В молодости князь Даниил немало дней проводил на охоте. Убивал лосей, случалось, и зубров. С годами и ноги уже не те, и глаза подводили — нету стрелы точного полёта. Однако и в старости бывали дни, когда кровь будоражила, звала властно, и тогда князь Даниил отправлялся в леса. Редко брал он с собой кого из бояр, чаще двух-трёх отроков. Леса подмосковные умиротворяли князя, и даже когда зверя не встречал и бродил попусту, радовался жизни.
Иногда Даниил завидовал смерду, какой выкорчёвывал в лесу кустарники, выжигал сухой валежник, сеял рожь и жил от сохи, а ещё имел борта. Земля и лес кормили смерда, и не имел он княжеских забот. Бремя власти не давило его. Князь Даниил и в помыслах не держал горечи смердова хлеба...
В один из таких дней, когда вдосталь набродились по лесу и не встретили никакого зверя, Даниил Александрович велел отрокам готовить ночлег. Как в те прежние годы, отроки отыскали небольшую поляну, окружённую соснами и берёзами, разожгли костёр, и князь, поев всухомятку, долго смотрел на огонь. Он лизал поленья, обдавал жаром, а у Даниила Александровича одна мысль сменялась другой... Огнём горит жизнь в молодые годы, и не задумывается человек, как прогорает его костёр, затухает пламя и ничего не остаётся от костра. Ветер разнесёт пепел, смоют дожди остатки костра. Зачем же алчность человеческая, коли всё в этом мире преходяще? Обуреваемый ненасытностью, человек делается страшнее зверя. Даже хищник не убивает больше, чем надо на пропитание...

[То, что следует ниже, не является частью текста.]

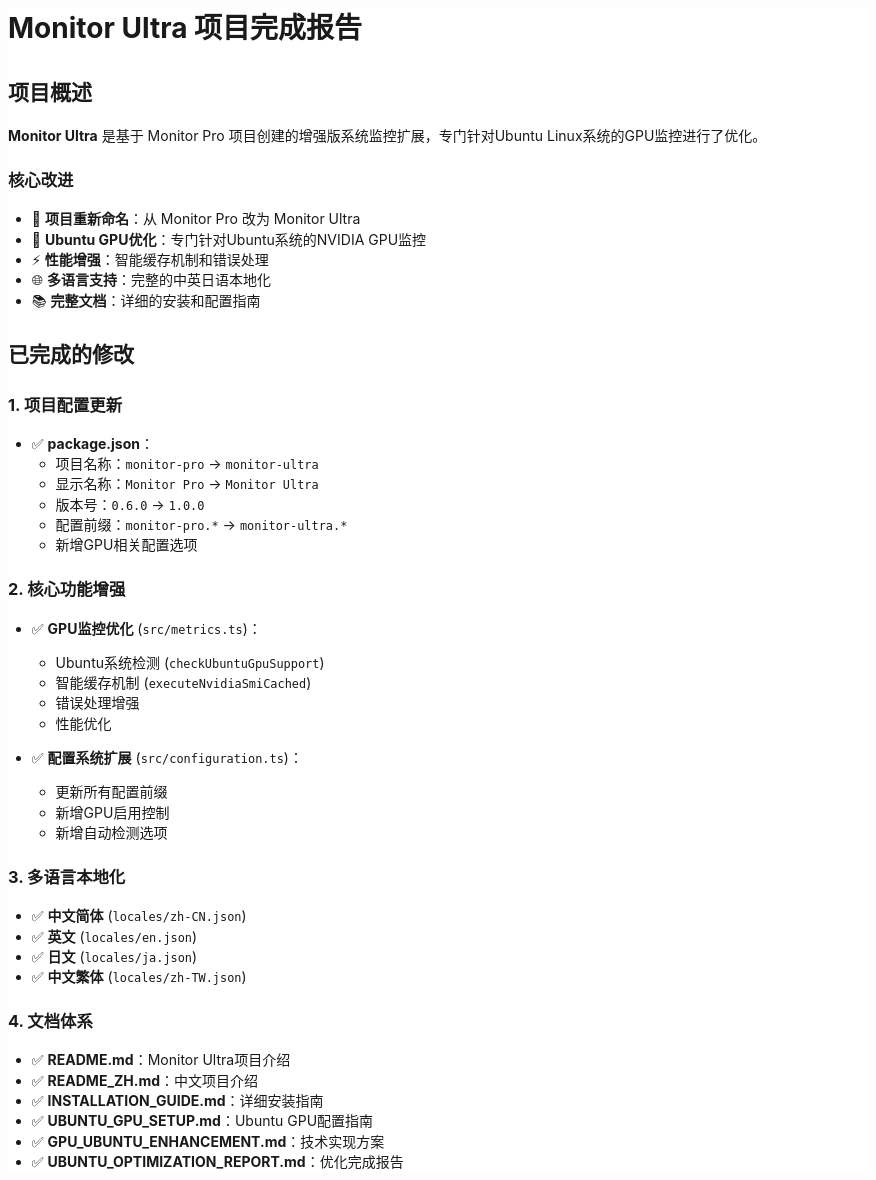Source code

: # Monitor Ultra 项目完成报告

## 项目概述

**Monitor Ultra** 是基于 Monitor Pro 项目创建的增强版系统监控扩展，专门针对Ubuntu Linux系统的GPU监控进行了优化。

### 核心改进
- 🚀 **项目重新命名**：从 Monitor Pro 改为 Monitor Ultra
- 🐧 **Ubuntu GPU优化**：专门针对Ubuntu系统的NVIDIA GPU监控
- ⚡ **性能增强**：智能缓存机制和错误处理
- 🌐 **多语言支持**：完整的中英日语本地化
- 📚 **完整文档**：详细的安装和配置指南

## 已完成的修改

### 1. 项目配置更新
- ✅ **package.json**：
  - 项目名称：`monitor-pro` → `monitor-ultra`
  - 显示名称：`Monitor Pro` → `Monitor Ultra`
  - 版本号：`0.6.0` → `1.0.0`
  - 配置前缀：`monitor-pro.*` → `monitor-ultra.*`
  - 新增GPU相关配置选项

### 2. 核心功能增强
- ✅ **GPU监控优化** (`src/metrics.ts`)：
  - Ubuntu系统检测 (`checkUbuntuGpuSupport`)
  - 智能缓存机制 (`executeNvidiaSmiCached`)
  - 错误处理增强
  - 性能优化

- ✅ **配置系统扩展** (`src/configuration.ts`)：
  - 更新所有配置前缀
  - 新增GPU启用控制
  - 新增自动检测选项

### 3. 多语言本地化
- ✅ **中文简体** (`locales/zh-CN.json`)
- ✅ **英文** (`locales/en.json`)
- ✅ **日文** (`locales/ja.json`)
- ✅ **中文繁体** (`locales/zh-TW.json`)

### 4. 文档体系
- ✅ **README.md**：Monitor Ultra项目介绍
- ✅ **README_ZH.md**：中文项目介绍
- ✅ **INSTALLATION_GUIDE.md**：详细安装指南
- ✅ **UBUNTU_GPU_SETUP.md**：Ubuntu GPU配置指南
- ✅ **GPU_UBUNTU_ENHANCEMENT.md**：技术实现方案
- ✅ **UBUNTU_OPTIMIZATION_REPORT.md**：优化完成报告
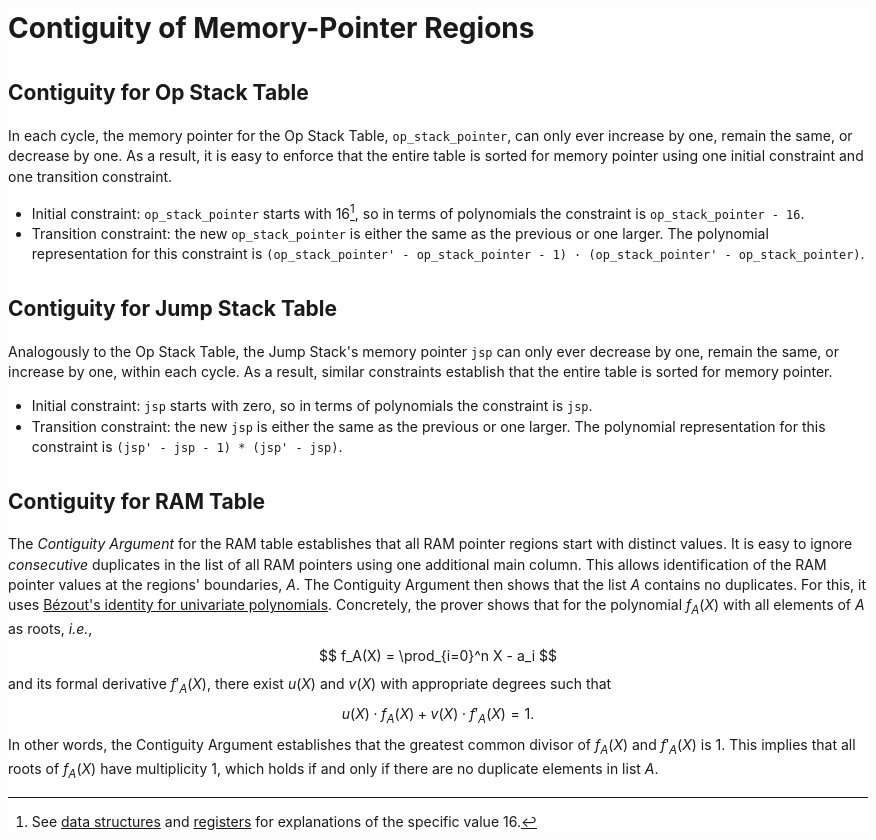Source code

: # Contiguity of Memory-Pointer Regions

## Contiguity for Op Stack Table

In each cycle, the memory pointer for the Op Stack Table, `op_stack_pointer`, can only ever increase by one, remain the same, or decrease by one.
As a result, it is easy to enforce that the entire table is sorted for memory pointer using one initial constraint and one transition constraint.

 - Initial constraint: `op_stack_pointer` starts with 16[^op_stack], so in terms of polynomials the constraint is `op_stack_pointer - 16`.
 - Transition constraint: the new `op_stack_pointer` is either the same as the previous or one larger.
    The polynomial representation for this constraint is `(op_stack_pointer' - op_stack_pointer - 1) · (op_stack_pointer' - op_stack_pointer)`.

## Contiguity for Jump Stack Table

Analogously to the Op Stack Table, the Jump Stack's memory pointer `jsp` can only ever decrease by one, remain the same, or increase by one, within each cycle. As a result, similar constraints establish that the entire table is sorted for memory pointer.

 - Initial constraint: `jsp` starts with zero, so in terms of polynomials the constraint is `jsp`.
 - Transition constraint: the new `jsp` is either the same as the previous or one larger. The polynomial representation for this constraint is `(jsp' - jsp - 1) * (jsp' - jsp)`.

## Contiguity for RAM Table

The *Contiguity Argument* for the RAM table establishes that all RAM pointer regions start with distinct values.
It is easy to ignore _consecutive_ duplicates in the list of all RAM pointers using one additional main column.
This allows identification of the RAM pointer values at the regions' boundaries, $A$.
The Contiguity Argument then shows that the list $A$ contains no duplicates.
For this, it uses [Bézout's identity for univariate polynomials](https://en.wikipedia.org/wiki/Polynomial_greatest_common_divisor#B%C3%A9zout's_identity_and_extended_GCD_algorithm).
Concretely, the prover shows that for the polynomial $f_A(X)$ with all elements of $A$ as roots, _i.e._,
$$
f_A(X) = \prod_{i=0}^n X - a_i
$$
and its formal derivative $f'_A(X)$, there exist $u(X)$ and $v(X)$ with appropriate degrees such that
$$
u(X) \cdot f_A(X) + v(X) \cdot f'_A(X) = 1.
$$
In other words, the Contiguity Argument establishes that the greatest common divisor of $f_A(X)$ and $f'_A(X)$ is 1.
This implies that all roots of $f_A(X)$ have multiplicity 1, which holds if and only if there are no duplicate elements in list $A$.


[^op_stack]: See [data structures](data-structures.md#operational-stack) and [registers](registers.md#stack) for explanations of the specific value 16.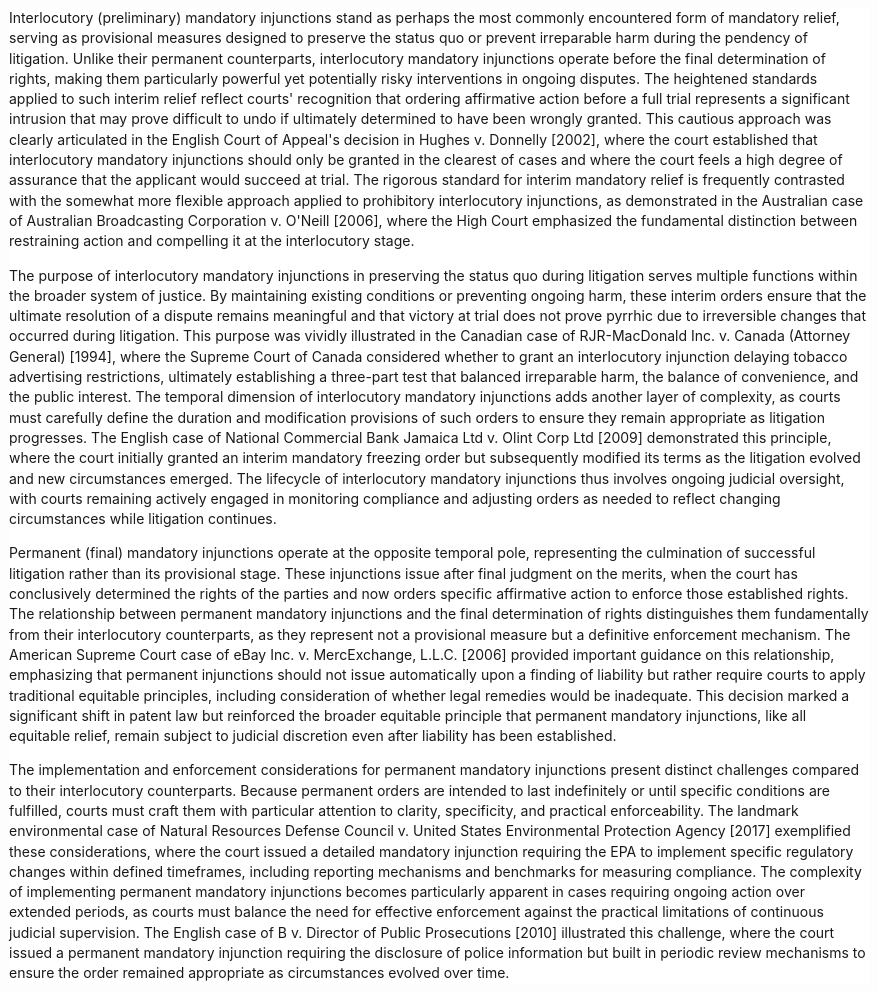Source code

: Interlocutory (preliminary) mandatory injunctions stand as perhaps the most commonly encountered form of mandatory relief, serving as provisional measures designed to preserve the status quo or prevent irreparable harm during the pendency of litigation. Unlike their permanent counterparts, interlocutory mandatory injunctions operate before the final determination of rights, making them particularly powerful yet potentially risky interventions in ongoing disputes. The heightened standards applied to such interim relief reflect courts' recognition that ordering affirmative action before a full trial represents a significant intrusion that may prove difficult to undo if ultimately determined to have been wrongly granted. This cautious approach was clearly articulated in the English Court of Appeal's decision in Hughes v. Donnelly [2002], where the court established that interlocutory mandatory injunctions should only be granted in the clearest of cases and where the court feels a high degree of assurance that the applicant would succeed at trial. The rigorous standard for interim mandatory relief is frequently contrasted with the somewhat more flexible approach applied to prohibitory interlocutory injunctions, as demonstrated in the Australian case of Australian Broadcasting Corporation v. O'Neill [2006], where the High Court emphasized the fundamental distinction between restraining action and compelling it at the interlocutory stage.

The purpose of interlocutory mandatory injunctions in preserving the status quo during litigation serves multiple functions within the broader system of justice. By maintaining existing conditions or preventing ongoing harm, these interim orders ensure that the ultimate resolution of a dispute remains meaningful and that victory at trial does not prove pyrrhic due to irreversible changes that occurred during litigation. This purpose was vividly illustrated in the Canadian case of RJR-MacDonald Inc. v. Canada (Attorney General) [1994], where the Supreme Court of Canada considered whether to grant an interlocutory injunction delaying tobacco advertising restrictions, ultimately establishing a three-part test that balanced irreparable harm, the balance of convenience, and the public interest. The temporal dimension of interlocutory mandatory injunctions adds another layer of complexity, as courts must carefully define the duration and modification provisions of such orders to ensure they remain appropriate as litigation progresses. The English case of National Commercial Bank Jamaica Ltd v. Olint Corp Ltd [2009] demonstrated this principle, where the court initially granted an interim mandatory freezing order but subsequently modified its terms as the litigation evolved and new circumstances emerged. The lifecycle of interlocutory mandatory injunctions thus involves ongoing judicial oversight, with courts remaining actively engaged in monitoring compliance and adjusting orders as needed to reflect changing circumstances while litigation continues.

Permanent (final) mandatory injunctions operate at the opposite temporal pole, representing the culmination of successful litigation rather than its provisional stage. These injunctions issue after final judgment on the merits, when the court has conclusively determined the rights of the parties and now orders specific affirmative action to enforce those established rights. The relationship between permanent mandatory injunctions and the final determination of rights distinguishes them fundamentally from their interlocutory counterparts, as they represent not a provisional measure but a definitive enforcement mechanism. The American Supreme Court case of eBay Inc. v. MercExchange, L.L.C. [2006] provided important guidance on this relationship, emphasizing that permanent injunctions should not issue automatically upon a finding of liability but rather require courts to apply traditional equitable principles, including consideration of whether legal remedies would be inadequate. This decision marked a significant shift in patent law but reinforced the broader equitable principle that permanent mandatory injunctions, like all equitable relief, remain subject to judicial discretion even after liability has been established.

The implementation and enforcement considerations for permanent mandatory injunctions present distinct challenges compared to their interlocutory counterparts. Because permanent orders are intended to last indefinitely or until specific conditions are fulfilled, courts must craft them with particular attention to clarity, specificity, and practical enforceability. The landmark environmental case of Natural Resources Defense Council v. United States Environmental Protection Agency [2017] exemplified these considerations, where the court issued a detailed mandatory injunction requiring the EPA to implement specific regulatory changes within defined timeframes, including reporting mechanisms and benchmarks for measuring compliance. The complexity of implementing permanent mandatory injunctions becomes particularly apparent in cases requiring ongoing action over extended periods, as courts must balance the need for effective enforcement against the practical limitations of continuous judicial supervision. The English case of B v. Director of Public Prosecutions [2010] illustrated this challenge, where the court issued a permanent mandatory injunction requiring the disclosure of police information but built in periodic review mechanisms to ensure the order remained appropriate as circumstances evolved over time.
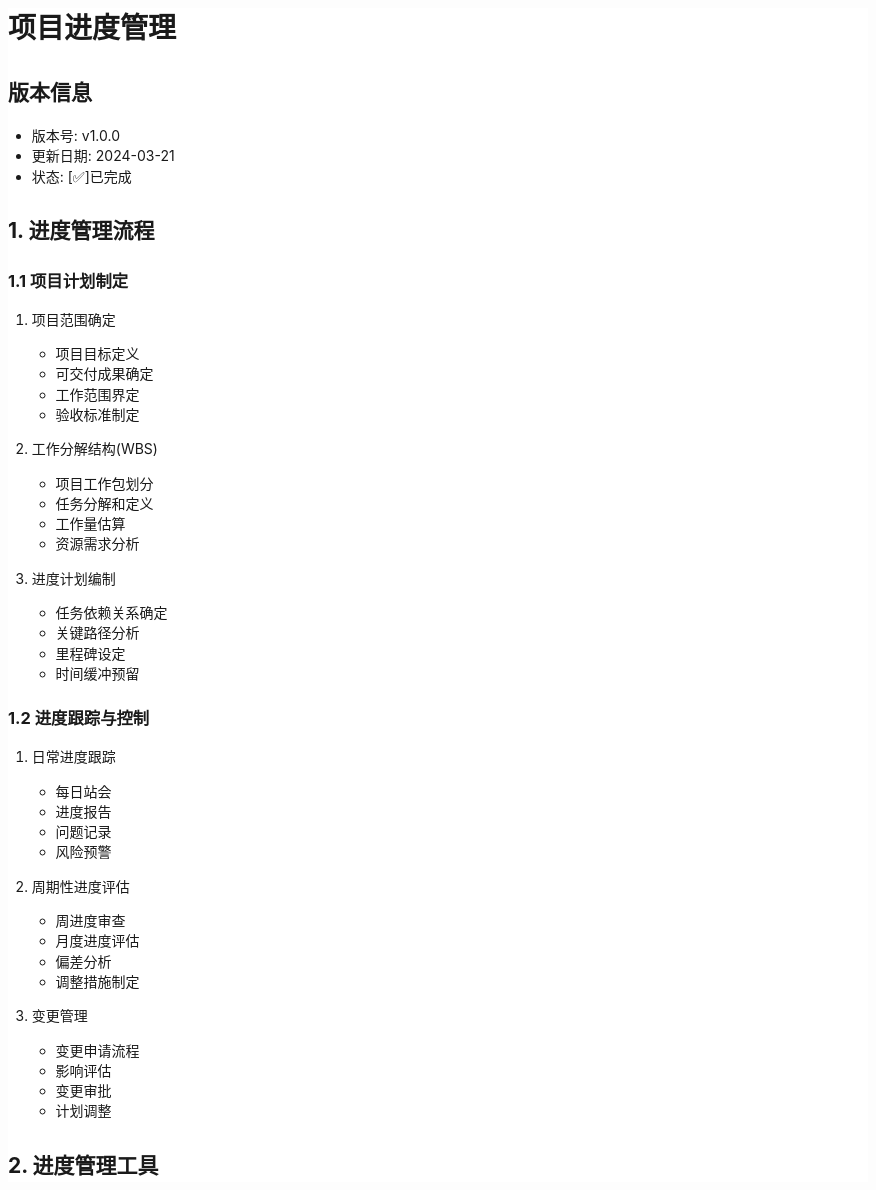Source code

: # 项目进度管理

## 版本信息
- 版本号: v1.0.0
- 更新日期: 2024-03-21
- 状态: [✅]已完成

## 1. 进度管理流程

### 1.1 项目计划制定
1. 项目范围确定
   - 项目目标定义
   - 可交付成果确定
   - 工作范围界定
   - 验收标准制定

2. 工作分解结构(WBS)
   - 项目工作包划分
   - 任务分解和定义
   - 工作量估算
   - 资源需求分析

3. 进度计划编制
   - 任务依赖关系确定
   - 关键路径分析
   - 里程碑设定
   - 时间缓冲预留

### 1.2 进度跟踪与控制
1. 日常进度跟踪
   - 每日站会
   - 进度报告
   - 问题记录
   - 风险预警

2. 周期性进度评估
   - 周进度审查
   - 月度进度评估
   - 偏差分析
   - 调整措施制定

3. 变更管理
   - 变更申请流程
   - 影响评估
   - 变更审批
   - 计划调整

## 2. 进度管理工具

...Господи, вопрошает князь Даниил, отчего создан таким человек? И он, князь Московский, жизнь прожил в помыслах и делах, как бы княжество своё расширить...
Нет, князь Даниил себя не судил и не корил, как и прежде. Жизнь полнится всякими заботами. Разумно утверждал боярин Стодол: не ты, княже, так тебя подстерегут, на клочья порвут твой удел...
Князь Даниил отмёл невесть отчего возникшее сомнение: он верит — не для себя, для Москвы старался...
Ночь властвовала над Русью, спали города и деревни, затих лес, замолк. Редко какая птица вскрикнет или треснет ветка — зверь пройдёт. Спят в стороне отроки. Догорали в костре поленья. Иногда выбросят искру, и она гаснет на взлёте.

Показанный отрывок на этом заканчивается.